The man would have been my father’s age.
He resembled my father too in ways more than one – fair, tall, well-built and surrounded by an air of dignity. The only difference was perhaps that he had a head full of hair. (No offence, Dad!)
He sat in a corner of the well-lit and exquisitely adorned dinner hall. In a place occupied by happy rich families, dining and wining to their heart’s content, this man sat alone; He had not come there to eat. Perhaps he could never have afforded a place like this.
He had nobler intentions that night – to spread the magic of the music that he worshipped and loved to create and his only companion was the santoor that he was holding in his hands.
His companion didn’t seem to have many takers, for the soft melody of the beautiful instrument was lost in the soulless laughter of the affluent men, irritable yelling of hungry children, shrill clank of empty vessels and loud calls for waiters.
Yet, he went on undeterred, playing the strings of the elegant instrument that probably made him forget his own despicable life which had brought him to the mercy of these heartless mortals who didn’t stop to give an appreciative glance. Music probably pulled those who worshiped it into a magical world of infinite joy irrespective of where their bodies lay; a world that knew no ego, no humiliation and no self but only divine surrender to endless bliss.

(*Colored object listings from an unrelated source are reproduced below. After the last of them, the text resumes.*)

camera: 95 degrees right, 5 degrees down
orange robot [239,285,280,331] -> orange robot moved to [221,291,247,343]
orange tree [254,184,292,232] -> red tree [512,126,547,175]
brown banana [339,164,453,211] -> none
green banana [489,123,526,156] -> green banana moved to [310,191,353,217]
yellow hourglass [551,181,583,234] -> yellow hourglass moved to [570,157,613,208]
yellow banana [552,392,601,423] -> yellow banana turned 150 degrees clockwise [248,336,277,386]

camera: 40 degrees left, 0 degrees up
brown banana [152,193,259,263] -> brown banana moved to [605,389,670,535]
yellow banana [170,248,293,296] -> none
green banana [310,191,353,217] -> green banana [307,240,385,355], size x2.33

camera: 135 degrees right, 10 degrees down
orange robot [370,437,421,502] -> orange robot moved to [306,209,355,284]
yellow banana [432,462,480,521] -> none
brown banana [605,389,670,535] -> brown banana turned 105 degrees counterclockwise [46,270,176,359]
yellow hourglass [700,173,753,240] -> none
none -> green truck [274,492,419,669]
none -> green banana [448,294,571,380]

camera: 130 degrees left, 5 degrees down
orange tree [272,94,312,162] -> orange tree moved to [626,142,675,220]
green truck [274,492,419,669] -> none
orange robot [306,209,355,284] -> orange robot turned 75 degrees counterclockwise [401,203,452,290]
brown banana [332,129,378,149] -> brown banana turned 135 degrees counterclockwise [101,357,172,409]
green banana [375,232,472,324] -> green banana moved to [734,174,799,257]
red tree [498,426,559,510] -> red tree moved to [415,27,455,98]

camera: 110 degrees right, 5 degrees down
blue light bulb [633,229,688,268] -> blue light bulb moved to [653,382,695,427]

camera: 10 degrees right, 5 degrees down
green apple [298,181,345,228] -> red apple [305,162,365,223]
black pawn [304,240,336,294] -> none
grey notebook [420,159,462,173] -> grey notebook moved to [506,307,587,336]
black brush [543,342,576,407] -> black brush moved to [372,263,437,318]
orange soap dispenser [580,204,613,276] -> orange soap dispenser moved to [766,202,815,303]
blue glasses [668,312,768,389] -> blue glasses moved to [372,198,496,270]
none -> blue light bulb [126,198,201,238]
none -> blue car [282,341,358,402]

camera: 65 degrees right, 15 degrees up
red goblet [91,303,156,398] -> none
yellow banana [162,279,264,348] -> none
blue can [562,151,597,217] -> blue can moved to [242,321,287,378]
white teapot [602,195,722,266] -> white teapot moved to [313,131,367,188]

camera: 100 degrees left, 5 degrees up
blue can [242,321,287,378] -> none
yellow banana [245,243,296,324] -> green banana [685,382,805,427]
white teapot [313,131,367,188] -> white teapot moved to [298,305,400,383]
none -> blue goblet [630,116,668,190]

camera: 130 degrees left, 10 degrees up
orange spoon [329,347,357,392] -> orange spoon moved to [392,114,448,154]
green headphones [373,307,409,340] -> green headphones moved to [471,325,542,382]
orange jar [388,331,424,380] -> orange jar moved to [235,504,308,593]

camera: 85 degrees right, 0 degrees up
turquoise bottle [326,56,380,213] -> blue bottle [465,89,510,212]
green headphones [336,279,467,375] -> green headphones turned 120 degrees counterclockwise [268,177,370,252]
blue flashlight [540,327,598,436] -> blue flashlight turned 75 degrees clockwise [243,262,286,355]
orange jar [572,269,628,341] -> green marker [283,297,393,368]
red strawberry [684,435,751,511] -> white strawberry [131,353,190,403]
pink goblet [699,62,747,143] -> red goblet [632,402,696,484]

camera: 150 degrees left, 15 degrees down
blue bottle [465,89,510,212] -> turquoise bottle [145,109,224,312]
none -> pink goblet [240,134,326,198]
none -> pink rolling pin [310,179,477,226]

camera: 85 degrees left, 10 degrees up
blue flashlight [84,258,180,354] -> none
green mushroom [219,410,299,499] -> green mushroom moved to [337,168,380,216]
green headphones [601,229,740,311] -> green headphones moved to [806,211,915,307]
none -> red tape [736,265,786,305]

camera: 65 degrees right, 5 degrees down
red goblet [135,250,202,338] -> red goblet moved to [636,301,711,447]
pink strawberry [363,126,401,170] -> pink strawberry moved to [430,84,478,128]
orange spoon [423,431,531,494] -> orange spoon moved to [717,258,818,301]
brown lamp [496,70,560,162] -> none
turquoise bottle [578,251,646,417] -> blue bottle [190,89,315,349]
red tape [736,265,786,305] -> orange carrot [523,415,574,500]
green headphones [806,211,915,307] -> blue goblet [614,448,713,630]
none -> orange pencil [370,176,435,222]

And then, the music stopped. The musician arose. He looked at me. And smiled.
As he walked towards me, I prepared myself to be overtaken by poise, regality and maybe even a short intellectual discourse on art. Yes, I have seen his type before. They bore pride. They bore dignity. They spoke philosophy in deep baritones.
In their eyes, you could see that they had led a life of rich art-filled times and hence walked with the profound splendor that a long union with art gave one. Before them, you felt small and tried acting like you loved art too and was very open to it.
I started to think fast of a befitting compliment that could do justice to the thirty minutes of soulful music that he had bestowed upon numerous pairs of ungrateful ears. I was only a reporting intern for leading news daily whose tryst with music ended with the morning fm. What could I say?
Little did I know that he had prepared his talk way before than I did.
“Hello. Will you publish my photo in the paper tomorrow? I could send you more pictures. I have been playing on stage since 1984. I have been given many awards. Would you mention that in the paper too? I could give you the details. Please take my card”, he said with hungry eyes; eyes that were filled with hope and promise, despite having seen disappointment far too many times.
I smiled, nodded and murmured some positive consolation. “Yes…we could try pushing in the picture. It should be coming. Some other time, we could do a profile on you. I will contact you if needed.”
He nodded and thanked, his eyes giving away a flicker of doubt. Not giving up to blatant logic, he persisted – “I have even got an award by Dr. Abdul Kalam and also …..” he signed off, each word becoming less audible than the previous.
I went back home.
I realized with sinking sadness that while music pulled those who worshiped it into a magical world, it unfortunately cannot keep them there forever.